1 de agosto de 2011

Os Dons...e o Poder



Ouvir falar de Mário Puzo - 1920 -1999, conduz invariavelmente ao Padrinho (a saga da família Corleone), romance, adaptado ao cinema pelo realizador, Francis Capola. A abordagem da máfia italiana é retomada no último livro desse americano de origem italiana, A Família. Uma obra que narra a vida da lendária família Borgia, mais centradamente do cardeal Rodrigo Bórgia (Papa Alexandre VI). Um livro fausto e perturbante sobre os primórdios da máfia na Itália. Puzo, valendo-se do seu conhecimento da Itália profunda e da história (em colaboração com o historiador Bert Fields) e de um árduo trabalho de elaboração, deixa para a posteridade “um livro fundamental”. Em plena peste negra na Europa do Séc. XIV, com a população a ser dizimada, os homens começam a perder esperança no poder celestial e depositam a sua confiança no imediatismo terreno. Pertencer à igreja católica romana não era necessariamente sinónimo de profecia de fé e temor a Deus. Era um meio de exercer o poder, para o qual, contavam todos os subornos e favores envolvendo a aristocracia e a cúpula da igreja. A família Rodrigo Bórgia marca o Renascimento. Subornos, incesto, ambição, assassínios, traição, conspiração e luxo são os meios através dos quais os reinos, o Vaticano, as Cidade-estados que hoje fazem parte da Itália e países como França e Espanha, chegaram, mantiveram o poder e estabeleceram alianças, a todo o custo.
Puzo retrata a saga de “mais uma família italiana”, através da guerra, da arte (Miguel Ângelo, Da Vinci...), da estratégia florentina do poder (Maquiavel) e da igreja, num livro único.

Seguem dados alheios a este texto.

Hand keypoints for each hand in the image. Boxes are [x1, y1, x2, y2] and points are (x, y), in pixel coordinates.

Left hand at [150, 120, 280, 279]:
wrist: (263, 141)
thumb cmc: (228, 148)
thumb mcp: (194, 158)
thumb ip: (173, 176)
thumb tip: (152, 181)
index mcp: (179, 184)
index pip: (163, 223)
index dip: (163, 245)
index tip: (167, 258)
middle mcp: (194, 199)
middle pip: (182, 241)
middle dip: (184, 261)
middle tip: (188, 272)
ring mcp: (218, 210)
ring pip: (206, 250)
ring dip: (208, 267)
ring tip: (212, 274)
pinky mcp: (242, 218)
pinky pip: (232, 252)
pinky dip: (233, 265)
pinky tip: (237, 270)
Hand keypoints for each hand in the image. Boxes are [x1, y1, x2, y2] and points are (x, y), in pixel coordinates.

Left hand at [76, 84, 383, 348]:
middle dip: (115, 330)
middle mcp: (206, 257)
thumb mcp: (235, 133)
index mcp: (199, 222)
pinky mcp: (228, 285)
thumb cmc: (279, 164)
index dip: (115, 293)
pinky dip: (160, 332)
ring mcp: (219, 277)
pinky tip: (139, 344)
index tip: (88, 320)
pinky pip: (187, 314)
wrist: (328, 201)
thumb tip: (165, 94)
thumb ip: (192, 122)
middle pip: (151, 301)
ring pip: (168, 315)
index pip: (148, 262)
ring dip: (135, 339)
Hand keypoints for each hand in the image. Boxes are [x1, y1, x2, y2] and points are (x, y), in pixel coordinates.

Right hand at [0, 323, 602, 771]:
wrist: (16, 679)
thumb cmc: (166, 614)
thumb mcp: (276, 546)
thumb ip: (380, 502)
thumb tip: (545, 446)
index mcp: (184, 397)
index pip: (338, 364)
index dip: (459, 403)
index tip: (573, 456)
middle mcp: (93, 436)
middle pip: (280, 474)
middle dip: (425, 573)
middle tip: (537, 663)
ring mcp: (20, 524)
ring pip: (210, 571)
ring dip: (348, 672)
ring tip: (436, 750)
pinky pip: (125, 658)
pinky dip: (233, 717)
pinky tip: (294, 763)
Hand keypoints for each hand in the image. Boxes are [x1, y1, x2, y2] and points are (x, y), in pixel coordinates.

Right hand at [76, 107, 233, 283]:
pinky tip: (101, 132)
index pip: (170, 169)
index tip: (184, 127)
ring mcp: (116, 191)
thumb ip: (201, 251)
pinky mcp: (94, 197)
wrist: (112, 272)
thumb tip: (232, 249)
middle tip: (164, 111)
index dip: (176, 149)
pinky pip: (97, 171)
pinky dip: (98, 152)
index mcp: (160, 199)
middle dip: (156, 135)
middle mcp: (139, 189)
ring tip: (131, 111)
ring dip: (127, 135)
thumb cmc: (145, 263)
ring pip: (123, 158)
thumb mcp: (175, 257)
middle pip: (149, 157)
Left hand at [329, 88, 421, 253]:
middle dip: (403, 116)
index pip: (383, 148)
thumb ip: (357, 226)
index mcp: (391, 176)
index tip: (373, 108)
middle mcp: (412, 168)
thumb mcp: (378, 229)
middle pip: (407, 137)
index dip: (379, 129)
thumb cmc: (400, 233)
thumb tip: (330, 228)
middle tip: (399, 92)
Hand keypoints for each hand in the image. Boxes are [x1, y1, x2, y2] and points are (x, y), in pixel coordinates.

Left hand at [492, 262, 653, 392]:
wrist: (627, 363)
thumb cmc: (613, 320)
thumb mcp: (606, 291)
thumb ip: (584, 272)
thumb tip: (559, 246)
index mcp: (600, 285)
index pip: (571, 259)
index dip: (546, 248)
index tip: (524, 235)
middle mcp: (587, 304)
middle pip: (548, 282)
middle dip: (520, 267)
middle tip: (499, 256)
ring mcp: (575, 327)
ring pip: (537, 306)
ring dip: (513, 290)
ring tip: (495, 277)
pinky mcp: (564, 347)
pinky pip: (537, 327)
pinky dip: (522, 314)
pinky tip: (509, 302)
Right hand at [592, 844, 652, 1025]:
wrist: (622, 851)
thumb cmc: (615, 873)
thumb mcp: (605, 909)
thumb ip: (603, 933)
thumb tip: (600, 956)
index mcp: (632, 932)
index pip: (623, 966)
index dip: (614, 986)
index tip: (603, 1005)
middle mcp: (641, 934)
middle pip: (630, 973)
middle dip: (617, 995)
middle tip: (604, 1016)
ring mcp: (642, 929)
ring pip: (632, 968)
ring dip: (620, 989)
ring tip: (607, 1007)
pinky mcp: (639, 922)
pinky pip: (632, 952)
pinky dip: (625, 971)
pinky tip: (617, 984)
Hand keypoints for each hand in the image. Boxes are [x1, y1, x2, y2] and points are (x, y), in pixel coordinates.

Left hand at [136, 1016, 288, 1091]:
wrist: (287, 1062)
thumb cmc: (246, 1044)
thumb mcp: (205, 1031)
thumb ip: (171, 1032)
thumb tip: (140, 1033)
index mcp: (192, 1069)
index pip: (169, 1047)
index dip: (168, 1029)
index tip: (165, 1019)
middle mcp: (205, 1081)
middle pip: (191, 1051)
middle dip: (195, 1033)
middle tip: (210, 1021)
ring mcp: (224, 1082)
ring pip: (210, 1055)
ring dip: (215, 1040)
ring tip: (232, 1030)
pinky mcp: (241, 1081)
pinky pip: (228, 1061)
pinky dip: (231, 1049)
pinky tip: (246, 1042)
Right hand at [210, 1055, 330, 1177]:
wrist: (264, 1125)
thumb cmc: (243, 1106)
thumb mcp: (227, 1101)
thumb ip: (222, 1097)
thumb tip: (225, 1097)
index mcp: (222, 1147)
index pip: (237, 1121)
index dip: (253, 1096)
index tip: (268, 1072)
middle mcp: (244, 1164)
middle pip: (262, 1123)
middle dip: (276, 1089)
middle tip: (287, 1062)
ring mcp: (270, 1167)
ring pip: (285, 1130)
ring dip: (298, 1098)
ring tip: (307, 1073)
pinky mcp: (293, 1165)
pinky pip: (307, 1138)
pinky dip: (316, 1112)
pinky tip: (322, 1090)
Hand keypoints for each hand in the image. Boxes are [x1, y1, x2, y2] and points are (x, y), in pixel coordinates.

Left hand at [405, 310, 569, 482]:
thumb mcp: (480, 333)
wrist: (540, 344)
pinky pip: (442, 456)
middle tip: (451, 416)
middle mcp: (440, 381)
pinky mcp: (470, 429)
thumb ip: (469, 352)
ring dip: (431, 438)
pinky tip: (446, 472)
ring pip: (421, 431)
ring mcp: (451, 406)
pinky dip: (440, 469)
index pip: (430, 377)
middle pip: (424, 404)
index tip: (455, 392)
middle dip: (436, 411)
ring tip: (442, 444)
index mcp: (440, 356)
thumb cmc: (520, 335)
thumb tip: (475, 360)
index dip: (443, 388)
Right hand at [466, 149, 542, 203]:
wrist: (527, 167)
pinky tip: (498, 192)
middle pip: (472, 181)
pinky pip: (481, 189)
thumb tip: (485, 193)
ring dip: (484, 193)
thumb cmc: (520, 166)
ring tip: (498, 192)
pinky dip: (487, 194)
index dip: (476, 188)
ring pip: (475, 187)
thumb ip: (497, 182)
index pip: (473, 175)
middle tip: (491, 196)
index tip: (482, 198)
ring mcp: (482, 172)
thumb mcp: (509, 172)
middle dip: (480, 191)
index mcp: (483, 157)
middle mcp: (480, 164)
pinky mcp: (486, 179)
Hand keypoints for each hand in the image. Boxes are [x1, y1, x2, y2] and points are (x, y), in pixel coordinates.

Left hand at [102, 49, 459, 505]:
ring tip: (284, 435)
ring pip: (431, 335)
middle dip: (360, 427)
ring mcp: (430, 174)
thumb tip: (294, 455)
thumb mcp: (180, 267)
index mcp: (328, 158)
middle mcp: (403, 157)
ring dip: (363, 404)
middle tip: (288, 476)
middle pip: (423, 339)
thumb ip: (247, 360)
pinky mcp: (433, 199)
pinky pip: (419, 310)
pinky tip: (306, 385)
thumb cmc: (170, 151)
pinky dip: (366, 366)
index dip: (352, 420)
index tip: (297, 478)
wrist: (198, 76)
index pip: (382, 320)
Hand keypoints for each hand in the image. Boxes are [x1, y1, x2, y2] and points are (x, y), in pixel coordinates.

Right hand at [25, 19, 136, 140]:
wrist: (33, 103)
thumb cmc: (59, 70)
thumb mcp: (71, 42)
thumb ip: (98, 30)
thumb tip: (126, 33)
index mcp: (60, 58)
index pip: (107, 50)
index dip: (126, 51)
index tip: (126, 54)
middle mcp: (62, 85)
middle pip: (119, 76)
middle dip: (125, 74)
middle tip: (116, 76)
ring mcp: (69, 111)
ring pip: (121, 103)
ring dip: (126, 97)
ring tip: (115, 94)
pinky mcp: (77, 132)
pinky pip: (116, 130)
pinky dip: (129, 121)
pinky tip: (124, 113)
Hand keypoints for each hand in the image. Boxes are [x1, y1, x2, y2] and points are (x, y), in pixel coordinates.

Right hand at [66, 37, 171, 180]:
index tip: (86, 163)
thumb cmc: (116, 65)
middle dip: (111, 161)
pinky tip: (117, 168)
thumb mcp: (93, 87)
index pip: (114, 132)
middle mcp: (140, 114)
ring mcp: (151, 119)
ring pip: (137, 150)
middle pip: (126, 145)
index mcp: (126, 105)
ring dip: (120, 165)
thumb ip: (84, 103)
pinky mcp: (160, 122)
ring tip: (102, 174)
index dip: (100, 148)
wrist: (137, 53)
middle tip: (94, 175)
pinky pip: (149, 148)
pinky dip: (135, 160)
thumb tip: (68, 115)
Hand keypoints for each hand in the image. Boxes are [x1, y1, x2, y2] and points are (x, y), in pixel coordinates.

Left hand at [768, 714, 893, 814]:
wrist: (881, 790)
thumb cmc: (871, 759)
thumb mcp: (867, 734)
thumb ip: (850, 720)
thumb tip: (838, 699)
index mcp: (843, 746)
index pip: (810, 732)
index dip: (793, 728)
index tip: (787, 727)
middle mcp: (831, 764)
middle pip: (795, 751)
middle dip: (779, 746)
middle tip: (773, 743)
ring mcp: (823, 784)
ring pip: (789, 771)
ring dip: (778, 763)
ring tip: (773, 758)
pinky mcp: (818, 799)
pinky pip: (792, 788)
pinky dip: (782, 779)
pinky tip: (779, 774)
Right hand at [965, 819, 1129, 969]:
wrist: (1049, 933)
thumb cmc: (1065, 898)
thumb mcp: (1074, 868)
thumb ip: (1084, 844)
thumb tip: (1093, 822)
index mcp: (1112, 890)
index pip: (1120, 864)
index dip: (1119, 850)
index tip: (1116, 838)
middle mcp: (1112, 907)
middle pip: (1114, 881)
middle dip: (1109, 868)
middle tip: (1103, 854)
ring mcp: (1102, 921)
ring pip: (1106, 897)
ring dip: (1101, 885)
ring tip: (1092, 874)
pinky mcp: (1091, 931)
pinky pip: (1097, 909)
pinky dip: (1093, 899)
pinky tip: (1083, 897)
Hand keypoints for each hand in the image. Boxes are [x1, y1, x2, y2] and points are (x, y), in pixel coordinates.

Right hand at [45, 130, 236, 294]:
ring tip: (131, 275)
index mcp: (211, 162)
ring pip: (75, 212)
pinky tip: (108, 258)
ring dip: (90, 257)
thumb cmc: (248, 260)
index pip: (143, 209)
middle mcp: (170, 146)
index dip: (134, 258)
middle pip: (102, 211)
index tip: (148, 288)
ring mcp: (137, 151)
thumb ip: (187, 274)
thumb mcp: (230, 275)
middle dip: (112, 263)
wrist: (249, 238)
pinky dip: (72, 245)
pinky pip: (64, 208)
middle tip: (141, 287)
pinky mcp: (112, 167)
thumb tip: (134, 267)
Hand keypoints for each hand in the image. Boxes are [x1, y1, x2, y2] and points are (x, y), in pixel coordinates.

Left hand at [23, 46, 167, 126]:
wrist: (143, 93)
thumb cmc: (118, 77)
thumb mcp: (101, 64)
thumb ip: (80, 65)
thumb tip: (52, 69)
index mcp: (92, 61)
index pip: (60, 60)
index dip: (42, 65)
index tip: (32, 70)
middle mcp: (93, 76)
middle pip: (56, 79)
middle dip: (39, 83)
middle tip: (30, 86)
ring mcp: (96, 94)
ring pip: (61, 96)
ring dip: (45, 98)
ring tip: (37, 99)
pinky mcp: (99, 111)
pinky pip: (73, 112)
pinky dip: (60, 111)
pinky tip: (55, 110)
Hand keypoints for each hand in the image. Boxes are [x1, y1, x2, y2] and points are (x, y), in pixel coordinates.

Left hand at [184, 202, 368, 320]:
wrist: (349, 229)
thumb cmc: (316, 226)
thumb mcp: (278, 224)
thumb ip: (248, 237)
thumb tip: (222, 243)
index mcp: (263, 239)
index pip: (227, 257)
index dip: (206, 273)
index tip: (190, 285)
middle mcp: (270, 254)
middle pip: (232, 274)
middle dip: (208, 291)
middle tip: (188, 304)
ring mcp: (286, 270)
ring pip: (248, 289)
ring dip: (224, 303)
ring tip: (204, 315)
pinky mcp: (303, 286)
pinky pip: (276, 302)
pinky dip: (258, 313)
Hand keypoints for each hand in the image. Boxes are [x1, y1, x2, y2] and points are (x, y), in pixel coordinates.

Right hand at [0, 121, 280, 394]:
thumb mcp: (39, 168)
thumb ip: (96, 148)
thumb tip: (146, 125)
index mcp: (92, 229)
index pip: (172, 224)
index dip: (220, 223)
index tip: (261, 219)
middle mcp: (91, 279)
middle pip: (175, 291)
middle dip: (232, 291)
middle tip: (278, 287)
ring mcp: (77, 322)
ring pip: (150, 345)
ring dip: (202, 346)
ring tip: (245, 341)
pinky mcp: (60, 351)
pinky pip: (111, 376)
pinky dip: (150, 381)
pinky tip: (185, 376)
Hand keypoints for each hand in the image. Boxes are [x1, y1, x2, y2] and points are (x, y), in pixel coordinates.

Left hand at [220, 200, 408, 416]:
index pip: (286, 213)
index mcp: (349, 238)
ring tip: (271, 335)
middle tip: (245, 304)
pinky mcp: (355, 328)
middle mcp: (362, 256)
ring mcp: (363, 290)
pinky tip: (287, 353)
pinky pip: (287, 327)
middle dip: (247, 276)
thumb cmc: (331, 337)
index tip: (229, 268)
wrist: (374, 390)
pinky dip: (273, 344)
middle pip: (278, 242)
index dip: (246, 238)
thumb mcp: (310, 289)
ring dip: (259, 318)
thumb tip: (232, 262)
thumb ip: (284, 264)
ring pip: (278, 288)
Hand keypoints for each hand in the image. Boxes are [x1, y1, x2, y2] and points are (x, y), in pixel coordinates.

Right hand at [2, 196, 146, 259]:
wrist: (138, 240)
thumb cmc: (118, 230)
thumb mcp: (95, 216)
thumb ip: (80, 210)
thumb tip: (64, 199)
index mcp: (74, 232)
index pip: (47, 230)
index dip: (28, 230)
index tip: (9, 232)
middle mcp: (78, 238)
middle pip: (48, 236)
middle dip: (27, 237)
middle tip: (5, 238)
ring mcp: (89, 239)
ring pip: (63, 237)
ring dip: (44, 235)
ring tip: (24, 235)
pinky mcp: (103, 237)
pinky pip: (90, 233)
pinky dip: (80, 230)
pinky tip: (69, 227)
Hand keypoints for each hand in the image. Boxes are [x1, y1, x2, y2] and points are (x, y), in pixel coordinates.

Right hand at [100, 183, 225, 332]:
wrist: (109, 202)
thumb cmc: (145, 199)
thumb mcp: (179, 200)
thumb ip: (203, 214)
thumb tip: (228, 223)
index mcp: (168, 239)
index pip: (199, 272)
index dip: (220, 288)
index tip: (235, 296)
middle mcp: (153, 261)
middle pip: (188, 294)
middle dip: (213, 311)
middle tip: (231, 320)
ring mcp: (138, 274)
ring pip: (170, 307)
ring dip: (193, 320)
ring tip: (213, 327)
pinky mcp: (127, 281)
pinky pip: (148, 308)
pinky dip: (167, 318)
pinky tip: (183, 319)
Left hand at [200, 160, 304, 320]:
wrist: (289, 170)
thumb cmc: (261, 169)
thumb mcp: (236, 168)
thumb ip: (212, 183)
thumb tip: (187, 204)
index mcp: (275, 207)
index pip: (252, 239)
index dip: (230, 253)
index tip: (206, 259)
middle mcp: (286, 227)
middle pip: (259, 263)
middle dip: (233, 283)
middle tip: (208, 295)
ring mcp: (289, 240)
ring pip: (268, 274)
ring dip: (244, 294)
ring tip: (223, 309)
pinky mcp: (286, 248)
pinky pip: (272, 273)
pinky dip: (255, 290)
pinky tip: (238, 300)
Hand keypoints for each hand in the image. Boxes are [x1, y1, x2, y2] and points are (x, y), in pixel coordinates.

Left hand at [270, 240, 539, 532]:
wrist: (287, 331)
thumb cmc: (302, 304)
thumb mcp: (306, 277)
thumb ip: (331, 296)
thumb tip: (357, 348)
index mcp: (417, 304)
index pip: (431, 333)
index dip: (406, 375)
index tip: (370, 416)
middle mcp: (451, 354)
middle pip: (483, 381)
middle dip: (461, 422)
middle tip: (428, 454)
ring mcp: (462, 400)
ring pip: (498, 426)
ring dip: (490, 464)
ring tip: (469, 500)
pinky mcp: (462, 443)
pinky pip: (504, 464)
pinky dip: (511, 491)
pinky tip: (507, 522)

Segundo todas as aparências, dir-se-iam que apreciavam a companhia um do outro e um espectador não teria adivinhado o que ia no coração de cada um dos religiosos.Todavia o cardeal, sempre alerta e desconfiado dos Bórgia, recusou-se a beber o vinho, não fosse ter sido envenenado. Não obstante, vendo que o Papa comia com gosto, comeu também com fartura, pedindo apenas água fresca em lugar de vinho, pois a água era transparente e qualquer intenção menos clara não lhe passaria despercebida.Terminada o jantar, no preciso momento em que o Papa convidava o cardeal a reunir-se-lhe no escritório, o cardeal António Orsini agarrou-se ao estômago, amarfanhou-se na cadeira e caiu redondo no chão, com os olhos a rebolarem nas órbitas como os mares nos frescos das paredes dos aposentos do Papa. - Eu não bebi vinho, sussurou roucamente o cardeal
- Mas comeste os chocos com tinta – retorquiu o Papa.
Nessa mesma noite o cardeal Orsini foi levado pelos guardas papais a fim de ser sepultado. Durante uma missa na capela, no dia seguinte, o próprio Papa proferiu orações pela alma do cardeal e mandou-o para o céu com a sua benção.”

Mario Puzo faleceu antes de terminar este livro, o que acabou por ser feito pela esposa, Carol Gino. Esta escreve no posfácio que “Mário sentia fascínio pela Itália renascentista e especialmente pela família Bórgia. Garantia que eles eram a família do crime original... Estava convencido de que os Papas tinham sido os primeiros Dons, sendo o Papa Alexandre, o maior de todos eles”.

pura eu: republico um texto de 2007. é que venho fugindo de certas repetições ... e os tempos históricos pertencem-nos a todos! pertencem, sim.